Job A:
In the entries, from the beginning through the line containing "The complete schedule will be published by", switch every "7:00 PM" to "6:30 PM" and give those lines back with nothing else changed.

Source extract:
☆ ☆ ☆ ☆ ☆
To Napco Security Systems, Inc. and Subsidiaries:

We have audited the accompanying consolidated balance sheets of Napco Security
Systems, Inc. (a Delaware corporation) and subsidiaries as of June 30, 1995 and
1994, and the related consolidated statements of income, stockholders' equity
and cash flows for each of the three years in the period ended June 30, 1995.
These consolidated financial statements and the schedules referred to below
are the responsibility of the Company's management. Our responsibility is to
express an opinion on these consolidated financial statements and schedules
based on our audits.

We conducted our audits in accordance with generally accepted auditing
standards. Those standards require that we plan and perform the audit to obtain
reasonable assurance about whether the financial statements are free of material
misstatement. An audit includes examining, on a test basis, evidence supporting
the amounts and disclosures in the financial statements. An audit also includes
assessing the accounting principles used and significant estimates made by
management, as well as evaluating the overall financial statement presentation.
☆ ☆ ☆ ☆ ☆
Records supplied:
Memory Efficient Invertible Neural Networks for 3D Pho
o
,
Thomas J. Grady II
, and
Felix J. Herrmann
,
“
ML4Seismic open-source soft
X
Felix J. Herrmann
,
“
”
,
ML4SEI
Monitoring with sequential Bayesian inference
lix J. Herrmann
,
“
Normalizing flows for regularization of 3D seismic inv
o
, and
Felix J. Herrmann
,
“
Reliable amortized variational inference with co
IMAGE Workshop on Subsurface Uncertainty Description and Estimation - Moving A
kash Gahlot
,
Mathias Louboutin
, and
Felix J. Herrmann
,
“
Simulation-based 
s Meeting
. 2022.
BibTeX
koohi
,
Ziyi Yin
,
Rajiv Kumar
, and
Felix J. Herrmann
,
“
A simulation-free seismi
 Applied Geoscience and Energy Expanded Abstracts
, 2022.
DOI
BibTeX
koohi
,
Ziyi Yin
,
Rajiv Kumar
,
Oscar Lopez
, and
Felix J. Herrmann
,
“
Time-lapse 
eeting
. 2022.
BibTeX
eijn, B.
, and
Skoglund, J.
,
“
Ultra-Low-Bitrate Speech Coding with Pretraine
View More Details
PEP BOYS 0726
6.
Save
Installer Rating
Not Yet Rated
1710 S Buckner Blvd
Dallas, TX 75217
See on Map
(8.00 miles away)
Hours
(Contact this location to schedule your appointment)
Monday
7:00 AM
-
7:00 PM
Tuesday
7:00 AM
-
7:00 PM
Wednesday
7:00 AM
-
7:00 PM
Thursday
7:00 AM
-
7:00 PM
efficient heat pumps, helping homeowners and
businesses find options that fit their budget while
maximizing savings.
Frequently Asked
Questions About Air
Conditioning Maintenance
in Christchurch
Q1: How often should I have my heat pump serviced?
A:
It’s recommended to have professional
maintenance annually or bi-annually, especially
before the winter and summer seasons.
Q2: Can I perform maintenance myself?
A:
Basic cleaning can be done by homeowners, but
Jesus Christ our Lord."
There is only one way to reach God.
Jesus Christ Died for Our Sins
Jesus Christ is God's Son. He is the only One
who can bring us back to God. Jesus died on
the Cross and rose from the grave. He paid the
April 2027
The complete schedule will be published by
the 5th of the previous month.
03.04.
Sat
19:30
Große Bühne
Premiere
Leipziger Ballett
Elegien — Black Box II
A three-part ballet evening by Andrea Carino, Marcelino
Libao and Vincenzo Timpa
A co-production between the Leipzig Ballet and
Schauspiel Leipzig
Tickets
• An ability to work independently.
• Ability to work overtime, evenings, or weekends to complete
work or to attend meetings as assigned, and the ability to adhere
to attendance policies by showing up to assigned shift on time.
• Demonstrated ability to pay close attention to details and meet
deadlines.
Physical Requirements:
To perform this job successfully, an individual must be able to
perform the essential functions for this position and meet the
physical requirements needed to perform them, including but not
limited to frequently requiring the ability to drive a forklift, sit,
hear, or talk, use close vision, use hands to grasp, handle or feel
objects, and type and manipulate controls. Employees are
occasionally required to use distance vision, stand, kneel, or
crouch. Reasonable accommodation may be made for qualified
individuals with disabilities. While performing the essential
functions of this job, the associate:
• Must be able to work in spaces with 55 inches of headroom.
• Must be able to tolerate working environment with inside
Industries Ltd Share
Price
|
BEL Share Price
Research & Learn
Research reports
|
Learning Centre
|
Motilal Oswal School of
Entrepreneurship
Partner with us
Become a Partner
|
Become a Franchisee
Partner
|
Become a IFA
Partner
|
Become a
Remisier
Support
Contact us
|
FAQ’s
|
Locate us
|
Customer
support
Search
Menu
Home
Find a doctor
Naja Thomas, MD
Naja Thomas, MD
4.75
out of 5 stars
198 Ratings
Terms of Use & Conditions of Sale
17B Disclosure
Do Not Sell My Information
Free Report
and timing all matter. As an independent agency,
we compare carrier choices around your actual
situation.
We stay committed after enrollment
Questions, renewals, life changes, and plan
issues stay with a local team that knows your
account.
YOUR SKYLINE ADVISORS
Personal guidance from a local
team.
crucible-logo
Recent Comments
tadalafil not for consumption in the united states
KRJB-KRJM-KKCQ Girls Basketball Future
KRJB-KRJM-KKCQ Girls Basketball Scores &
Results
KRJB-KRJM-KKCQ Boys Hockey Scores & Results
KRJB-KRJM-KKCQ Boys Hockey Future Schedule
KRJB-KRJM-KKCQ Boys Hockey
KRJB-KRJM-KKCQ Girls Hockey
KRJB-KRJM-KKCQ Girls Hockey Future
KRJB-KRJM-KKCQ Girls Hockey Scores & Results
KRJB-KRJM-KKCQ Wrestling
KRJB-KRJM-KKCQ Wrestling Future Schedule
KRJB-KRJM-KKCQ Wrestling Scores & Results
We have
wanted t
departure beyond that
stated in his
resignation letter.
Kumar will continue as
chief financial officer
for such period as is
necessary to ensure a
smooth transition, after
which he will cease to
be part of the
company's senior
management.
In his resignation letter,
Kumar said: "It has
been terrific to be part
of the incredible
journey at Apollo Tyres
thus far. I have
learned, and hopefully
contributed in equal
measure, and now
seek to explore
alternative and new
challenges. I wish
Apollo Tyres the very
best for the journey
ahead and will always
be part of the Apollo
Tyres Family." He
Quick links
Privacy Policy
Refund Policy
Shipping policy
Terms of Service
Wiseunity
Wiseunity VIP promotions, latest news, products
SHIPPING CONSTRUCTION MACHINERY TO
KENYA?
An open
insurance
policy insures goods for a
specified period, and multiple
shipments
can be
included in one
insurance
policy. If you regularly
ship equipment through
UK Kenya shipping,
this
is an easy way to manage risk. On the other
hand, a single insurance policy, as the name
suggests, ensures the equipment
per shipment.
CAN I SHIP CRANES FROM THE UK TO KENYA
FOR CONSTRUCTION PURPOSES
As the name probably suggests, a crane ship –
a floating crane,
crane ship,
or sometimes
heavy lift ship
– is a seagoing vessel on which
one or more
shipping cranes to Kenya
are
☆ ☆ ☆ ☆ ☆
Job B:
Answer these questions from the auditors' report, one line each:
(i) In which state is Napco Security Systems, Inc. incorporated?
(ii) For what period do the consolidated statements of income, stockholders' equity and cash flows cover?
(iii) In accordance with what were the audits conducted?

Expected output A:
Memory Efficient Invertible Neural Networks for 3D Pho
o
,
Thomas J. Grady II
, and
Felix J. Herrmann
,
“
ML4Seismic open-source soft
X
Felix J. Herrmann
,
“
”
,
ML4SEI
Monitoring with sequential Bayesian inference
lix J. Herrmann
,
“
Normalizing flows for regularization of 3D seismic inv
o
, and
Felix J. Herrmann
,
“
Reliable amortized variational inference with co
IMAGE Workshop on Subsurface Uncertainty Description and Estimation - Moving A
kash Gahlot
,
Mathias Louboutin
, and
Felix J. Herrmann
,
“
Simulation-based 
s Meeting
. 2022.
BibTeX
koohi
,
Ziyi Yin
,
Rajiv Kumar
, and
Felix J. Herrmann
,
“
A simulation-free seismi
 Applied Geoscience and Energy Expanded Abstracts
, 2022.
DOI
BibTeX
koohi
,
Ziyi Yin
,
Rajiv Kumar
,
Oscar Lopez
, and
Felix J. Herrmann
,
“
Time-lapse 
eeting
. 2022.
BibTeX
eijn, B.
, and
Skoglund, J.
,
“
Ultra-Low-Bitrate Speech Coding with Pretraine
View More Details
PEP BOYS 0726
6.
Save
Installer Rating
Not Yet Rated
1710 S Buckner Blvd
Dallas, TX 75217
See on Map
(8.00 miles away)
Hours
(Contact this location to schedule your appointment)
Monday
7:00 AM
-
6:30 PM
Tuesday
7:00 AM
-
6:30 PM
Wednesday
7:00 AM
-
6:30 PM
Thursday
7:00 AM
-
6:30 PM
efficient heat pumps, helping homeowners and
businesses find options that fit their budget while
maximizing savings.
Frequently Asked
Questions About Air
Conditioning Maintenance
in Christchurch
Q1: How often should I have my heat pump serviced?
A:
It’s recommended to have professional
maintenance annually or bi-annually, especially
before the winter and summer seasons.
Q2: Can I perform maintenance myself?
A:
Basic cleaning can be done by homeowners, but
Jesus Christ our Lord."
There is only one way to reach God.
Jesus Christ Died for Our Sins
Jesus Christ is God's Son. He is the only One
who can bring us back to God. Jesus died on
the Cross and rose from the grave. He paid the
April 2027
The complete schedule will be published by

Expected output B:
(i) Delaware
(ii) Each of the three years in the period ended June 30, 1995
(iii) Generally accepted auditing standards